Siempre hablamos de capas. Siempre.
Siempre que hablamos de cine, de literatura, de discursos expresivos y de cualquier otro tipo; siempre que hablamos de materiales complejos, de esos que saben atacarnos por todos los flancos, hablamos de capas. Y siempre que percibimos que una película (volvamos al cine) tiene esas capas significantes, expresivas, etc., sabemos que nos aguarda algo a lo que podemos caracterizar como un juego o como un trabajo. Y esa oposición no es para nada inocente. Es una oposición. Existen películas que dan trabajo, que someten a uno a un yugo de la experiencia del que uno busca escapar como del yugo cotidiano.
Pero existen otras películas que nos divierten, y lo hacen en el sentido más profundo de esa palabra, que es el de la divergencia. Obras que nos proponen caminos que podemos transitar hacia adelante, hacia atrás, volver sobre nuestros pasos, recorrer alternativas. Esas películas tienen algo (un autor, tal vez) que nos acompaña sin sofocarnos, que hace que la experiencia sea placenteramente dificultosa.
Esto es La Paz. Una película de una simpleza honesta y de una complejidad juguetona. Una propuesta compleja y amigable. Un lindo quilombo para los sentidos.

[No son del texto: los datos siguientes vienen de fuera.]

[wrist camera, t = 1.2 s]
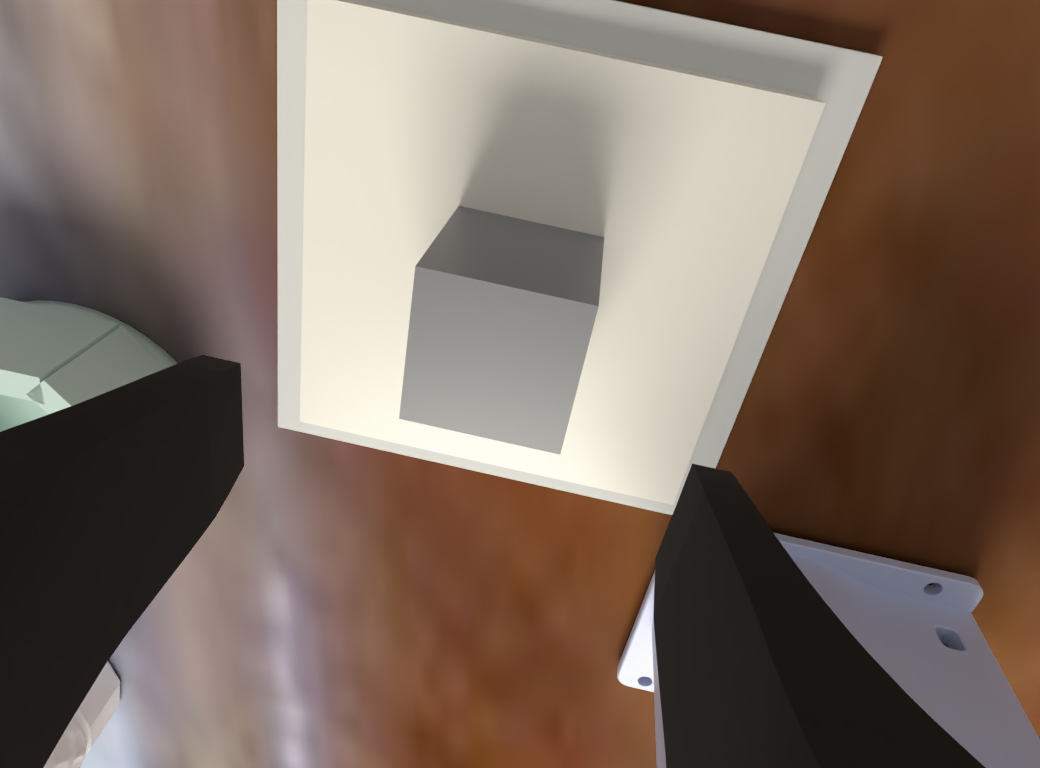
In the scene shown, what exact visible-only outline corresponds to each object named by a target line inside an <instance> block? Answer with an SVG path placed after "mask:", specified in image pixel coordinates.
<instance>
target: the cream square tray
mask: <svg viewBox="0 0 1040 768" xmlns="http://www.w3.org/2000/svg"><path fill="white" fill-rule="evenodd" d="M356 1H361V2H366V3H371V4H375V5H380V6H385V7H390V8H394V9H399V10H404V11H409V12H413V13H418V14H423V15H428V16H432V17H437V18H442V19H447V20H451V21H456V22H461V23H466V24H470V25H475V26H480V27H485V28H489V29H494V30H499V31H504V32H508V33H513V34H518V35H523V36H527V37H532V38H537V39H542V40H546V41H551V42H556V43H561V44H565V45H570V46H575V47H580V48H584V49H589V50H594V51H599V52H603V53H608V54H613V55H618V56H622V57H627V58H632V59H637V60H641V61H646V62H651V63H656V64H660V65H665V66H670V67H675V68H679V69H684V70H689V71H694V72H698V73H703V74H708V75H713V76H717V77H722V78H727V79H732V80H736V81H741V82H746V83H751V84H755V85H760V86H765V87H770V88H774V89H779V90H784V91H789V92H793V93H798V94H803V95H808V96H812V97H817V98H818V99H820V100H821V101H823V102H825V103H826V104H825V107H824V109H823V112H822V114H821V117H820V120H819V122H818V125H817V128H816V130H815V133H814V136H813V138H812V141H811V143H810V146H809V149H808V151H807V154H806V157H805V159H804V162H803V164H802V167H801V170H800V172H799V175H798V178H797V180H796V183H795V186H794V188H793V191H792V193H791V196H790V199H789V201H788V204H787V207H786V209H785V212H784V214H783V217H782V220H781V222H780V225H779V228H778V230H777V233H776V235H775V238H774V241H773V243H772V246H771V249H770V251H769V254H768V257H767V259H766V262H765V264H764V267H763V270H762V272H761V275H760V278H759V280H758V283H757V285H756V288H755V291H754V293H753V296H752V299H751V301H750V304H749V307H748V309H747V312H746V314H745V317H744V320H743V322H742V325H741V328H740V330H739V333H738V335H737V338H736V341H735V343H734V346H733V349H732V351H731V354H730V357H729V359H728V362H727V364H726V367H725V370H724V372H723V375H722V378H721V380H720V383H719V385H718V388H717V391H716V393H715V396H714V399H713V401H712V404H711V407H710V409H709V412H708V414H707V417H706V420H705V422H704V425H703V428H702V430H701V433H700V435H699V438H698V441H697V443H696V446H695V449H694V451H693V454H692V456H691V459H690V462H689V464H688V467H687V470H686V472H685V475H684V478H683V480H682V483H681V485H680V488H679V491H678V493H677V496H676V499H675V501H674V504H673V505H670V504H666V503H661V502H657V501H652V500H648V499H644V498H639V497H635V496H630V495H626V494H621V493H617V492H612V491H608V490H603V489H599V488H594V487H590V486H586V485H581V484H577V483H572V482H568V481H563V480H559V479H554V478H550V477H545V476H541V475H536V474H532V473H527V472H523V471H519V470H514V469H510V468H505V467H501V466H496V465H492V464H487V463H483V462H478V461H474V460H469V459H465V458H461V457H456V456H452V455H447V454H443V453H438V452H434V451H429V450H425V449H420V448H416V447H411V446H407V445H402V444H398V443H394V442H389V441H385V440H380V439H376V438H371V437H367V436H362V435H358V434H353V433H349V432H344V431H340V430H336V429H331V428H327V427H322V426H318V425H313V424H309V423H304V422H300V380H301V324H302V269H303V213H304V157H305V102H306V46H307V0H277V126H278V427H281V428H286V429H290V430H295V431H299V432H304V433H308V434H313V435H317V436H322V437H326V438H330V439H335V440H339V441H344V442H348V443H353V444H357V445H362V446H366V447H371V448H375V449H379V450H384V451H388V452H393V453H397V454H402V455H406V456H411V457H415V458H420V459H424V460H429V461H433V462H437V463H442V464H446V465H451V466H455V467H460V468H464V469H469V470H473V471H478V472H482V473H486V474H491V475H495V476H500V477H504V478H509V479H513V480H518V481H522V482H527V483H531V484H535V485H540V486H544V487H549V488H553V489H558V490H562V491H567V492H571V493H576V494H580V495H585V496H589V497H593V498H598V499H602V500H607V501H611V502H616V503H620V504H625V505H629V506H634V507H638V508H642V509H647V510H651V511H656V512H660V513H665V514H669V515H673V512H674V510H675V507H676V505H677V502H678V499H679V497H680V494H681V492H682V489H683V486H684V484H685V481H686V479H687V476H688V473H689V471H690V468H691V465H692V464H697V465H701V466H706V467H710V468H715V469H716V466H717V464H718V461H719V459H720V456H721V454H722V451H723V449H724V446H725V444H726V442H727V439H728V437H729V434H730V432H731V429H732V427H733V424H734V422H735V419H736V417H737V415H738V412H739V410H740V407H741V405H742V402H743V400H744V397H745V395H746V392H747V390H748V387H749V385H750V383H751V380H752V378H753V375H754V373H755V370H756V368H757V365H758V363H759V360H760V358H761V356H762V353H763V351H764V348H765V346H766V343H767V341H768V338H769V336H770V333H771V331H772V328H773V326H774V324H775V321H776V319H777V316H778V314H779V311H780V309H781V306H782V304H783V301H784V299H785V297H786V294H787V292H788V289H789V287H790V284H791V282H792V279H793V277H794V274H795V272H796V269H797V267H798V265H799V262H800V260H801V257H802V255H803V252H804V250H805V247H806V245H807V242H808V240H809V238H810V235H811V233H812V230H813V228H814V225H815V223H816V220H817V218H818V215H819V213H820V210H821V208H822V206H823V203H824V201H825V198H826V196H827V193H828V191H829V188H830V186H831V183H832V181H833V179H834V176H835V174H836V171H837V169H838V166H839V164H840V161H841V159H842V156H843V154H844V151H845V149H846V147H847V144H848V142H849V139H850V137H851V134H852V132H853V129H854V127H855V124H856V122H857V120H858V117H859V115H860V112H861V110H862V107H863V105H864V102H865V100H866V97H867V95H868V92H869V90H870V88H871V85H872V83H873V80H874V78H875V75H876V73H877V70H878V68H879V65H880V63H881V61H882V58H883V57H881V56H878V55H875V54H870V53H866V52H861V51H856V50H851V49H846V48H842V47H837V46H832V45H827V44H822V43H818V42H813V41H808V40H803V39H798V38H794V37H789V36H784V35H779V34H775V33H770V32H765V31H760V30H755V29H751V28H746V27H741V26H736V25H731V24H727V23H722V22H717V21H712V20H707V19H703V18H698V17H693V16H688V15H684V14H679V13H674V12H669V11H664V10H660V9H655V8H650V7H645V6H640V5H636V4H631V3H626V2H621V1H617V0H356Z"/></svg>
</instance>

Es una historia que se narra de manera lineal, poblada de personajes elípticos y misteriosos. Un relato sobrio en sus recursos y desbordado en la experiencia que propone. Una película en la que podemos ponernos cerebrales a analizar sus llaves (como los títulos de los capítulos, o la feroz crítica a la clase media), o podemos perdernos en esos presentes absolutos en los que la intensidad de lo que ocurre a esos seres humanos nos deja con la boca abierta.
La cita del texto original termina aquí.